• [Assignment]: Everything in the records must be restated exactly, apart from the pictures.

• [Data under study]:
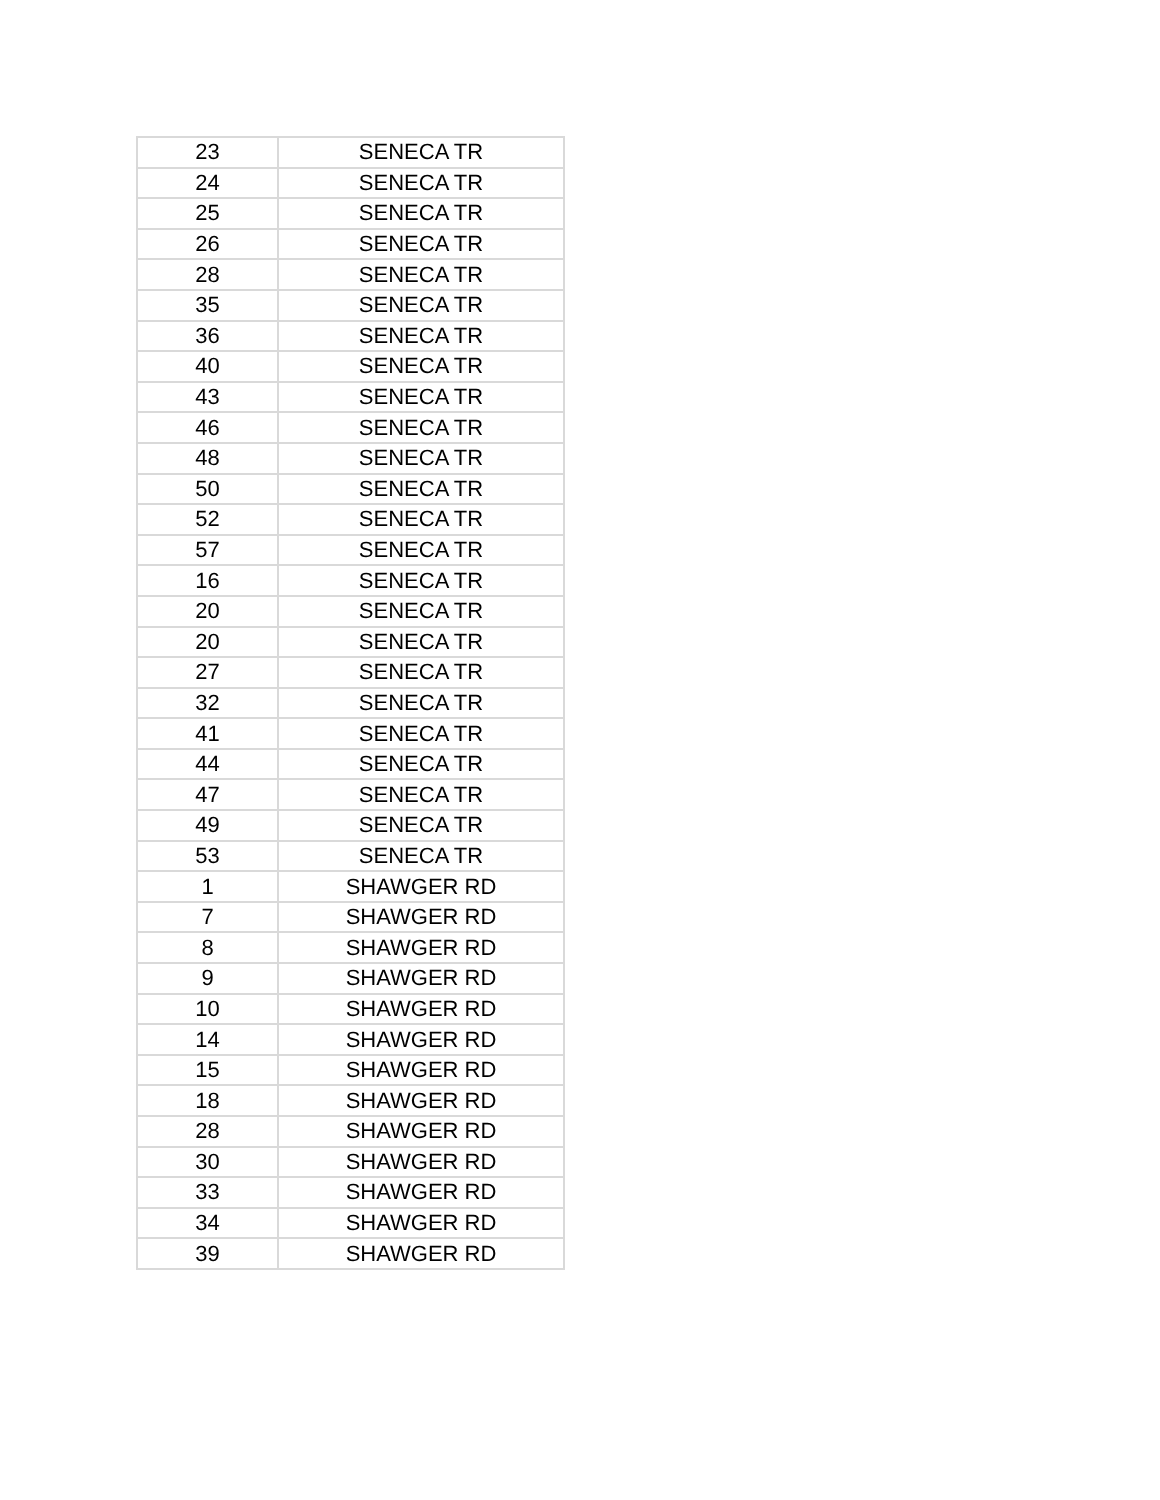| 23 | SENECA TR |
| 24 | SENECA TR |
| 25 | SENECA TR |
| 26 | SENECA TR |
| 28 | SENECA TR |
| 35 | SENECA TR |
| 36 | SENECA TR |
| 40 | SENECA TR |
| 43 | SENECA TR |
| 46 | SENECA TR |
| 48 | SENECA TR |
| 50 | SENECA TR |
| 52 | SENECA TR |
| 57 | SENECA TR |
| 16 | SENECA TR |
| 20 | SENECA TR |
| 20 | SENECA TR |
| 27 | SENECA TR |
| 32 | SENECA TR |
| 41 | SENECA TR |
| 44 | SENECA TR |
| 47 | SENECA TR |
| 49 | SENECA TR |
| 53 | SENECA TR |
| 1 | SHAWGER RD |
| 7 | SHAWGER RD |
| 8 | SHAWGER RD |
| 9 | SHAWGER RD |
| 10 | SHAWGER RD |
| 14 | SHAWGER RD |
| 15 | SHAWGER RD |
| 18 | SHAWGER RD |
| 28 | SHAWGER RD |
| 30 | SHAWGER RD |
| 33 | SHAWGER RD |
| 34 | SHAWGER RD |
| 39 | SHAWGER RD |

• [Expected answer]:
| 23 | SENECA TR |
| 24 | SENECA TR |
| 25 | SENECA TR |
| 26 | SENECA TR |
| 28 | SENECA TR |
| 35 | SENECA TR |
| 36 | SENECA TR |
| 40 | SENECA TR |
| 43 | SENECA TR |
| 46 | SENECA TR |
| 48 | SENECA TR |
| 50 | SENECA TR |
| 52 | SENECA TR |
| 57 | SENECA TR |
| 16 | SENECA TR |
| 20 | SENECA TR |
| 20 | SENECA TR |
| 27 | SENECA TR |
| 32 | SENECA TR |
| 41 | SENECA TR |
| 44 | SENECA TR |
| 47 | SENECA TR |
| 49 | SENECA TR |
| 53 | SENECA TR |
| 1 | SHAWGER RD |
| 7 | SHAWGER RD |
| 8 | SHAWGER RD |
| 9 | SHAWGER RD |
| 10 | SHAWGER RD |
| 14 | SHAWGER RD |
| 15 | SHAWGER RD |
| 18 | SHAWGER RD |
| 28 | SHAWGER RD |
| 30 | SHAWGER RD |
| 33 | SHAWGER RD |
| 34 | SHAWGER RD |
| 39 | SHAWGER RD |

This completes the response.